Yet the notion isn’t as fanciful as you might think. Not long ago, a company in the fashion industry that found smartening up its systems did indeed allow them to start offering next-day services – at a healthy surcharge.
The project relied largely on using scripted smartness to connect high-level components, including a web-based ordering page, a company email server, an SMS gateway, and a smart dispatch and delivery platform.
Businesses should always be thinking about their next metamorphosis: we used to call that being “agile”, but nowadays it’s just common sense. Your core business isn’t going to go away overnight – and be realistic about the future. Think big, however, and the opportunities are there to be reaped.
What are the principles of smart industry?
We’re not talking about the smartness of an organization as a whole, but rather about the tools and processes that make the business tick.
For many established companies – especially traditional brick-and-mortar ones – there are limited opportunities to expand: you can’t double the output of an aluminum smelter on a whim. Smarter technology can help you to do what you’re already doing more effectively and economically.
For example, how much has your energy bill risen in the last year? Probably a lot. By applying the kind of basic metering and power management controls commonly found in home automation products, you can make significant savings. Now imagine what you could achieve if you were to apply that principle to your whole portfolio of capital assets.
Not only can smart industry help to reduce costs, however, but instrumentation and automation let you collect data you didn’t previously have – and we don’t need to spell out how valuable that can be.
Conversely, some companies already generate a mass of data; their problem is sifting out useful data from irrelevant information. A smart monitoring system puts key information front and center. There are process improvements to be made too. Smart tools help systems work together efficiently, without wasting time and energy waiting on one another. They can even enable new avenues of business.
How can you implement the principles of smart industry in your business?
There’s no need to rearchitect all your processes on day one. Most businesses will start by focusing on areas where a small investment will make the most impact.
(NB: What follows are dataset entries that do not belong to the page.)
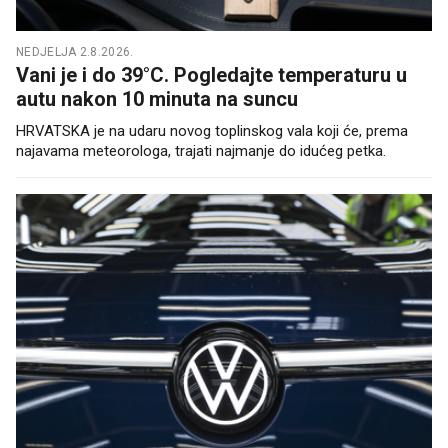
NEDJELJA 2.8.2026.
Vani je i do 39°C. Pogledajte temperaturu u
autu nakon 10 minuta na suncu
HRVATSKA je na udaru novog toplinskog vala koji će, prema
najavama meteorologa, trajati najmanje do idućeg petka.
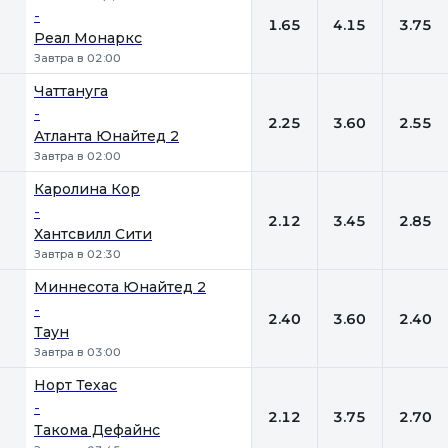
-
1.65
4.15
3.75
Реал Монаркс
Завтра в 02:00
Чаттануга
-
2.25
3.60
2.55
Атланта Юнайтед 2
Завтра в 02:00
Каролина Кор
-
2.12
3.45
2.85
Хантсвилл Сити
Завтра в 02:30
Миннесота Юнайтед 2
-
2.40
3.60
2.40
Таун
Завтра в 03:00
Норт Техас
-
2.12
3.75
2.70
Такома Дефайнс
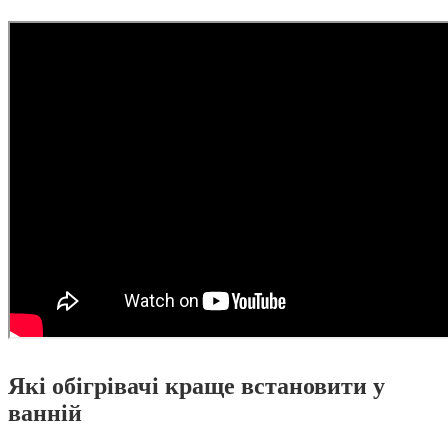
Які обігрівачі краще встановити у
ванній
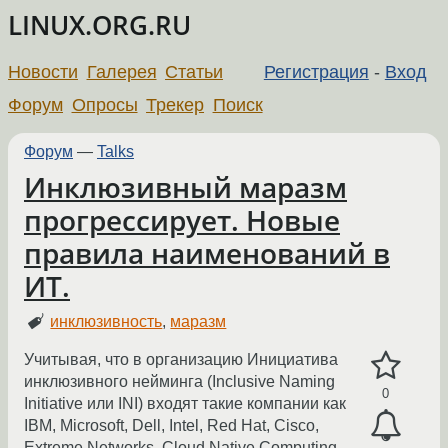
LINUX.ORG.RU
Новости
Галерея
Статьи
Регистрация
-
Вход
Форум
Опросы
Трекер
Поиск
Форум
—
Talks
Инклюзивный маразм
прогрессирует. Новые
правила наименований в
ИТ.
инклюзивность
,
маразм
Учитывая, что в организацию Инициатива
инклюзивного нейминга (Inclusive Naming
0
Initiative или INI) входят такие компании как
IBM, Microsoft, Dell, Intel, Red Hat, Cisco,
Extreme Networks, Cloud Native Computing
Source a few low-cost sensors and actuators, deploy them in a couple of not-too-disruptive waves, and gain progressively more information and control over your operations.
There are certainly suppliers out there who’ll encourage you to spend freely for uncertain returns. This may be partly a philosophical position – consultants like me love to challenge the sort of practically-minded manufacturing folk who prefer to turn on a roof extractor fan by yanking on a 30-foot-long chain, rather than by pulling out their smartphone and calling up the management interface.
While wholly distrusting smart industry vendors isn’t advised, it’s still important to remain wary. Even if your objectives are tightly focused, you could end up hitching some integral part of your business to a SaaS platform that leaves you at the mercy of the developer’s priorities and pricing.
In truth, it can be pretty easy to start getting smart on your own, with things like basic power management systems, or extractor fans that trigger only when a great puff of steam rises from one of your vats. Seed a few nano-computers and controllers across your factory floor, set up some straightforward interfaces, and perhaps then you can start to think about what specialists have to offer.